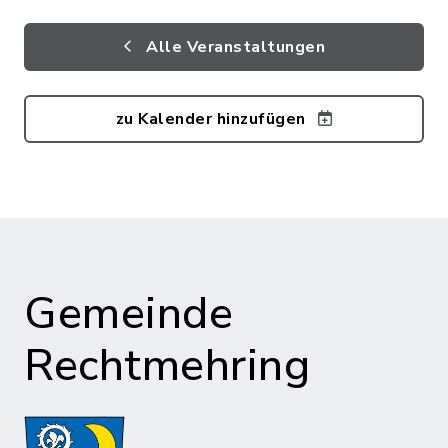
Alle Veranstaltungen
zu Kalender hinzufügen
Gemeinde
Rechtmehring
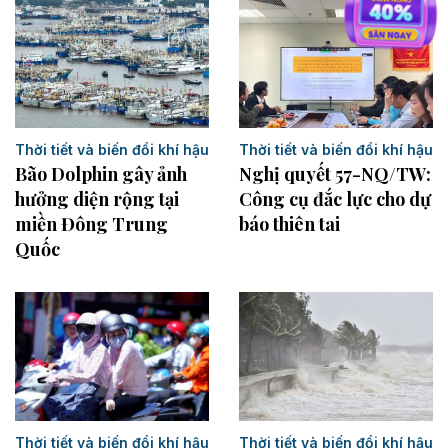
Thời tiết và biến đổi khí hậu
Thời tiết và biến đổi khí hậu
Bão Dolphin gây ảnh
Nghị quyết 57-NQ/TW:
hưởng diện rộng tại
Công cụ đắc lực cho dự
miền Đông Trung
báo thiên tai
Quốc
Thời tiết và biến đổi khí hậu
Thời tiết và biến đổi khí hậu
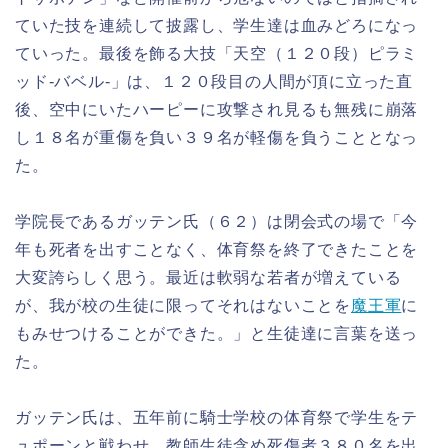
ていた技を連続して披露し、学生達は血みどろになっ
ていった。最後を飾る大技「天空（１２０段）ピラミ
ッド-バベル-」は、１２０段目の人間が頂に立った直
後、空中にいたハーピーに攻撃され見るも無残に崩落
し１８名が重傷を負い３９名が軽傷を負うこととなっ
た。
学院長であるガッテン氏（６２）は閉会式の場で「今
年も死者を出すことなく、体育祭を終了できたことを
大変誇らしく思う。最近は軟弱な若者が増えている
が、我が校の生徒に限ってそれはないことを
魔王軍
に
もみせつけることができた。」と生徒達に言葉を送っ
た。
ガッテン氏は、五年前に騎士学校の体育祭で学生をテ
ュポーンと戦わせ、教師生徒含め死傷者３８０名を出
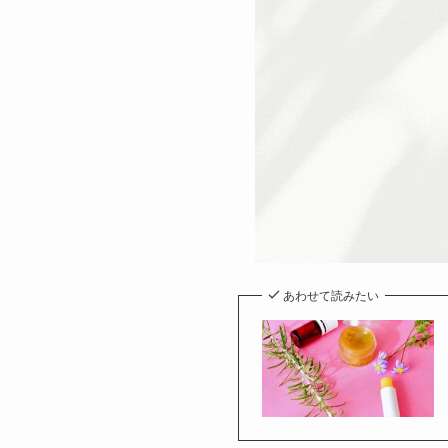
あわせて読みたい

**Problem**
Please repeat, with no pictures, each line from the start of the records above through the line with "学院長であるガッテン氏（６２）は閉会式の場で「今", inclusive, and only those.

**Answer space**
Alle Veranstaltungen
zu Kalender hinzufügen
Gemeinde
Rechtmehring
Thời tiết và biến đổi khí hậu
Thời tiết và biến đổi khí hậu
Bão Dolphin gây ảnh
Nghị quyết 57-NQ/TW:
hưởng diện rộng tại
Công cụ đắc lực cho dự
miền Đông Trung
báo thiên tai
Quốc
Thời tiết và biến đổi khí hậu
Thời tiết và biến đổi khí hậu
ていた技を連続して披露し、学生達は血みどろになっ
ていった。最後を飾る大技「天空（１２０段）ピラミ
ッド-バベル-」は、１２０段目の人間が頂に立った直
後、空中にいたハーピーに攻撃され見るも無残に崩落
し１８名が重傷を負い３９名が軽傷を負うこととなっ
た。
学院長であるガッテン氏（６２）は閉会式の場で「今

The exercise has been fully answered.